It was better. Eric didn’t mean to, but it had been an emotional night, and he’d lost his family, and then the dog… Eric reached for him, tilted his head, and brought their mouths together. He could feel Graeme’s surprise. Then Graeme kissed back, lips meltingly warm and sweet. God, it had been a while since Eric had had this.

Graeme’s arms twined around Eric and pulled them together. The almost shy kiss deepened. Graeme’s tongue teased its way inside, and his hunger caught Eric off guard. 

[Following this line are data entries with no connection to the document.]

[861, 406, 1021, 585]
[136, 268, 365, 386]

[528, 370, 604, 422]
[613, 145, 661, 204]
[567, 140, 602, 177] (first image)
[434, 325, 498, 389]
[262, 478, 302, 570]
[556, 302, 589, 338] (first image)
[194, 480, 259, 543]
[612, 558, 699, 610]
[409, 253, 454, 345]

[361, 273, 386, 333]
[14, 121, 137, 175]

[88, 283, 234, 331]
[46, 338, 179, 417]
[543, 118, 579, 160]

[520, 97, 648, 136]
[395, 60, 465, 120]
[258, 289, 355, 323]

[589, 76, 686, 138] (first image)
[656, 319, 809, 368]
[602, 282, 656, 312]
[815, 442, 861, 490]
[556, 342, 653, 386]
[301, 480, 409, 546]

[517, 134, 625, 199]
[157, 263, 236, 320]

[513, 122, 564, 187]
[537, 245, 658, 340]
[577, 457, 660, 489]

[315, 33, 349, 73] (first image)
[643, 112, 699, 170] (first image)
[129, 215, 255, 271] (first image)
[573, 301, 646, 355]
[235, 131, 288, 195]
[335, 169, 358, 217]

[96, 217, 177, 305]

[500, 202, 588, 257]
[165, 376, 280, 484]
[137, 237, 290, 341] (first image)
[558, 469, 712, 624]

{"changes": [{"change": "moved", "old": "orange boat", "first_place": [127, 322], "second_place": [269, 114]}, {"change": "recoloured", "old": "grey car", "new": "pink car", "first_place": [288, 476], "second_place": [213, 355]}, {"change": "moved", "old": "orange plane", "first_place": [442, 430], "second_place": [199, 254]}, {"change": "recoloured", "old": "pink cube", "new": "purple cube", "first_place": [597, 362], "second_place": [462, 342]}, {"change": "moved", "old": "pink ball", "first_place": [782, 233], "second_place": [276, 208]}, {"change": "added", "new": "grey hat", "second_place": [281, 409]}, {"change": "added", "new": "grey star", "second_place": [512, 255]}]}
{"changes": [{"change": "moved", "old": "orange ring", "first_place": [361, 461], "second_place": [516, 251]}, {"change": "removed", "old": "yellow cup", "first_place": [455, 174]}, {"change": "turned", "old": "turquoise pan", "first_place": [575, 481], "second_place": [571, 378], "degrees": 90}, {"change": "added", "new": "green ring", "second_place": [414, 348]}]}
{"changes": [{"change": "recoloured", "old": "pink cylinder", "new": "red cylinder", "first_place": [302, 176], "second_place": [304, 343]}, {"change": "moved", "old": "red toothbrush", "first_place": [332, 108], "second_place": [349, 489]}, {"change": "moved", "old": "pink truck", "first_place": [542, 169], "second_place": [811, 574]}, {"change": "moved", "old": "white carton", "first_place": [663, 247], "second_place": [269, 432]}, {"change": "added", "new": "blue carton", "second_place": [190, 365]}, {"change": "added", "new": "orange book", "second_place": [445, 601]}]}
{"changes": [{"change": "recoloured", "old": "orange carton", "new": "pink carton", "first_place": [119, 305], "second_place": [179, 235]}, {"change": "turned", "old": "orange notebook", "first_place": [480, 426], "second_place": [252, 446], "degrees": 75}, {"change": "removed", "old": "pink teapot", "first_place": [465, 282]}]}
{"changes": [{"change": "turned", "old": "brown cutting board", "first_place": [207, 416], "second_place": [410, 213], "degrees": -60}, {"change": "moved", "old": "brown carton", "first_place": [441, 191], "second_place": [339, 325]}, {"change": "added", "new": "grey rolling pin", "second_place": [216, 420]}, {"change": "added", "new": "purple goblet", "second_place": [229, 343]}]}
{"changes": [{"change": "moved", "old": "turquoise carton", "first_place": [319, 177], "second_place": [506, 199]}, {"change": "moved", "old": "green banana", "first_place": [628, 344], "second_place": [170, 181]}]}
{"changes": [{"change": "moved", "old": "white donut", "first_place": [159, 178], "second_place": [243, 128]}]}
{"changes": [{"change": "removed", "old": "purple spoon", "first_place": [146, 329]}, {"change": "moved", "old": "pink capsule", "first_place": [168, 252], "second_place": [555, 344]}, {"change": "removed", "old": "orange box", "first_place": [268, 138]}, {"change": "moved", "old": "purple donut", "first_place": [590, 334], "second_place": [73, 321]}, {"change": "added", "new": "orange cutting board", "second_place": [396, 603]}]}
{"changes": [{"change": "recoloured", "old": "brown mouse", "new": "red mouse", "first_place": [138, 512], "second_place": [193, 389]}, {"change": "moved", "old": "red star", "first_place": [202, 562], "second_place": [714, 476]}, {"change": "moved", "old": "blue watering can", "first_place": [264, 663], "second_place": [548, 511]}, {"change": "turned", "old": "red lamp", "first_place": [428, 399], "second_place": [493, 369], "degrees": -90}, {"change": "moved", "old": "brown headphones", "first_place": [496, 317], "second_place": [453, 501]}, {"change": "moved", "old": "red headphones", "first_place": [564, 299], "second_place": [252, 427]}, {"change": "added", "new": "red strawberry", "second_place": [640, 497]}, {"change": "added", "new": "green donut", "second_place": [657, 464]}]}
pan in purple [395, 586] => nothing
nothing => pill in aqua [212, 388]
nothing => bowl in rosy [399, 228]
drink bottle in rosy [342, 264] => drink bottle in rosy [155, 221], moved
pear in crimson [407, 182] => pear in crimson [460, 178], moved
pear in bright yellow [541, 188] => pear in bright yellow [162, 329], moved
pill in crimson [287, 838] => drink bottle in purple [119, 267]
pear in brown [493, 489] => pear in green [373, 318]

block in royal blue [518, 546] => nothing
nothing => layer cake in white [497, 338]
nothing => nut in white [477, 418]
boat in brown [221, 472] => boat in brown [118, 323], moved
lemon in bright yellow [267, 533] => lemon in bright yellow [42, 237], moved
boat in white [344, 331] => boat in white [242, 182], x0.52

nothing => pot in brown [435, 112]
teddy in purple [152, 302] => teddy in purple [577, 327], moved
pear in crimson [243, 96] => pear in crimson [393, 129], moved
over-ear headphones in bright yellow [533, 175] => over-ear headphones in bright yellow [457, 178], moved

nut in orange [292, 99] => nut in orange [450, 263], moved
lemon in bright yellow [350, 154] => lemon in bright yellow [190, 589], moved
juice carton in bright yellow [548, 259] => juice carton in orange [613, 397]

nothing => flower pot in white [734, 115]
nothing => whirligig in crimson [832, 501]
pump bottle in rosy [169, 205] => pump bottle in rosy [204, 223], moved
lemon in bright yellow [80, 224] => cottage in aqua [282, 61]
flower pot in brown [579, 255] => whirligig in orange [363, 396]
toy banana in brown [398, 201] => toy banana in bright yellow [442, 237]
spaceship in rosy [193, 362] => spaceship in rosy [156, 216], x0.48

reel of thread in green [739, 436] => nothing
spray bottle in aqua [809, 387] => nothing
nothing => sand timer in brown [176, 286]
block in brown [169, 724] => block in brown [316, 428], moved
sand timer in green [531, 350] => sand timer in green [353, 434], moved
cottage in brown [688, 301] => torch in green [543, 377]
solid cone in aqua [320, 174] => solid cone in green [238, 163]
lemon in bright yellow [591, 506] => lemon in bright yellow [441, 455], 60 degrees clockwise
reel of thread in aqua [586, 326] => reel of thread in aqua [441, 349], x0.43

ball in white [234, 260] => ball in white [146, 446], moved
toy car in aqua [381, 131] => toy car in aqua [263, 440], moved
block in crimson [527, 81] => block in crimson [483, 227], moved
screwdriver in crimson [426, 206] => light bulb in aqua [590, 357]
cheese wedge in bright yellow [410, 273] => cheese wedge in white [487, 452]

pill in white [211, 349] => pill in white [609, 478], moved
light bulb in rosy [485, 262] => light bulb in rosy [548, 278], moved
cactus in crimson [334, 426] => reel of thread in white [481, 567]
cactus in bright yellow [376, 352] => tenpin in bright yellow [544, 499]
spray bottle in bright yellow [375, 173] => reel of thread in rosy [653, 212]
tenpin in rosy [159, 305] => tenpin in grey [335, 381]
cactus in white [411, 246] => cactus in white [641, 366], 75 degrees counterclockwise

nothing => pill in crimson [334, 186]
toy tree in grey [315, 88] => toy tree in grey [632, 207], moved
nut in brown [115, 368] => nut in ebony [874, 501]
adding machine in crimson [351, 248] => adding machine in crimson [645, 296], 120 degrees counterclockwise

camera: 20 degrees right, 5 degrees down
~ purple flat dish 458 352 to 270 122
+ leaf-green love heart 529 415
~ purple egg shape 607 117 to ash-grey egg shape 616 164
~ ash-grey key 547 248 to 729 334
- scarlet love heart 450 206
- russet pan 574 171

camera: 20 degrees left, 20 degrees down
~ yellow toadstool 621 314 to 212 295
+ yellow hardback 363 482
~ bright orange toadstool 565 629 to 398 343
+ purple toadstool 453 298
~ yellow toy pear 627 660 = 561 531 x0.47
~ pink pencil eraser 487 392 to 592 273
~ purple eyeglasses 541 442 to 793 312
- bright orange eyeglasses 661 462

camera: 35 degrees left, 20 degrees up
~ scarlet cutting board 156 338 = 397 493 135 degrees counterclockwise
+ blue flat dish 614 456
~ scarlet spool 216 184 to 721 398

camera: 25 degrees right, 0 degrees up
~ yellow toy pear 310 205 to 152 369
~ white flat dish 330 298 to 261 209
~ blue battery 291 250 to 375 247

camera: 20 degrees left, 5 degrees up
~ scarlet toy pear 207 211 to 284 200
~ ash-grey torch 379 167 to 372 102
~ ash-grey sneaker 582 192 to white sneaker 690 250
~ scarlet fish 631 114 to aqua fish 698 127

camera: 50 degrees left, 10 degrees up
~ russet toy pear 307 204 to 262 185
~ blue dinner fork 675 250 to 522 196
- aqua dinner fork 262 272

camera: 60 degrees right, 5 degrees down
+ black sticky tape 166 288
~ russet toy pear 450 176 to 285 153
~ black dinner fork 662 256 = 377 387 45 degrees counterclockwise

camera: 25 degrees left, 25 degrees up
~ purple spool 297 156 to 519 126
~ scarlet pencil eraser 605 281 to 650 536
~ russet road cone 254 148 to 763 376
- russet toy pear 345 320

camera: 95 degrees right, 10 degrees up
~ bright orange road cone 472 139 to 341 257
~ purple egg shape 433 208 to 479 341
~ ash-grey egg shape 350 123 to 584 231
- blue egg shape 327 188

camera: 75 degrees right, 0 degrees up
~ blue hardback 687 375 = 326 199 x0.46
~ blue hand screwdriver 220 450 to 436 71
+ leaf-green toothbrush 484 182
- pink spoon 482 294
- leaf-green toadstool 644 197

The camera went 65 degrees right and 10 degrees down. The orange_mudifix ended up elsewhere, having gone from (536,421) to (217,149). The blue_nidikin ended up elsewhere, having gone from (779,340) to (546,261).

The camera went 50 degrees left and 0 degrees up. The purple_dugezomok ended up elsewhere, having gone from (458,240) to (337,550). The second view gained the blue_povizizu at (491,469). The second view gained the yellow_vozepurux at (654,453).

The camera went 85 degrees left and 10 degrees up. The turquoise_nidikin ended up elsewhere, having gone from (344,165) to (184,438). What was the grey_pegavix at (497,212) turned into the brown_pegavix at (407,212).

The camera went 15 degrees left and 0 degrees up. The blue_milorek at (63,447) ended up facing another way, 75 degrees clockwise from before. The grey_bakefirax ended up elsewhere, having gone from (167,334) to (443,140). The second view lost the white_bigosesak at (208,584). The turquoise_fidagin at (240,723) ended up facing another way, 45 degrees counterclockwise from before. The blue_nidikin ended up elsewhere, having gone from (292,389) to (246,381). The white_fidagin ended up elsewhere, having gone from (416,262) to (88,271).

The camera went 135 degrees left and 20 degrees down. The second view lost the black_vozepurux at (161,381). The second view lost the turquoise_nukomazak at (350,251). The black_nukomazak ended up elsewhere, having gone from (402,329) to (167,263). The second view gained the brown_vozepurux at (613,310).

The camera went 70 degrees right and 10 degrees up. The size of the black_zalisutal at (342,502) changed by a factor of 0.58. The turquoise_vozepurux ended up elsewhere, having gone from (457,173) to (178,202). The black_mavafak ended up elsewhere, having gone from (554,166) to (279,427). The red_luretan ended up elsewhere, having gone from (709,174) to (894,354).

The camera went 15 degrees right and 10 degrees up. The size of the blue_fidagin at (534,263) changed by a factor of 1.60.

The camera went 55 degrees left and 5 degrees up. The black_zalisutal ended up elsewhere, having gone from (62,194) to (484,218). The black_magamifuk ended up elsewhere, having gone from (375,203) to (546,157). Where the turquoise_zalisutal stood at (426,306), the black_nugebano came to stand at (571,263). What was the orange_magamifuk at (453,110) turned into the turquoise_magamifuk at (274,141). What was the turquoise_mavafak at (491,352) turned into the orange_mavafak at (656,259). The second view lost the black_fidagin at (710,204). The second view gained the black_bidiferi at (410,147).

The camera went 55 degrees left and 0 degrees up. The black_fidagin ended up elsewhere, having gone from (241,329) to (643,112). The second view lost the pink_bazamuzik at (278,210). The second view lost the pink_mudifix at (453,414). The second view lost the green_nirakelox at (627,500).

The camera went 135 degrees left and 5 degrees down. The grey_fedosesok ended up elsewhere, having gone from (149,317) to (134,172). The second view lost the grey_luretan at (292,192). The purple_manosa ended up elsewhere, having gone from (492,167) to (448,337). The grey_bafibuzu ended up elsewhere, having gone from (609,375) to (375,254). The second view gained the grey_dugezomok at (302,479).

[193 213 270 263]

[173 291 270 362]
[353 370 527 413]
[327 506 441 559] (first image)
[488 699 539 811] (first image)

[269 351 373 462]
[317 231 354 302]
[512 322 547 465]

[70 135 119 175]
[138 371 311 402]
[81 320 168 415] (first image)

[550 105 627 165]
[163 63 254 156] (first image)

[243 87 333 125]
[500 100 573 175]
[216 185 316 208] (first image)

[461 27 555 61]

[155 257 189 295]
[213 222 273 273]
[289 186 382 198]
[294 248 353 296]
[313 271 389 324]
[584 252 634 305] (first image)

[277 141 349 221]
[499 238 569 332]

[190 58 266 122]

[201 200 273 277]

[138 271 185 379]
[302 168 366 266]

Bells jingled, followed by a sharp bark.

With a shaky laugh, Graeme pulled away. He ran his thumb over Eric’s bottom lip. “Been wanting that since September, ever since you moved into the house.”

Holy shit. “Why didn’t you say anything?”

“The place is like Grand Central Station. No privacy. I was going to tell you over break, but when you said you were going home, I didn’t think I’d see you until January.” He ran a hand along Eric’s jaw. “What a terrific surprise.”

“Speaking of surprise… Will your folks mind? Me staying with you, I mean.” Eric didn’t think he could take another angry mob.

“Of course not.” Graeme sounded a touch indignant. “They know about me.”  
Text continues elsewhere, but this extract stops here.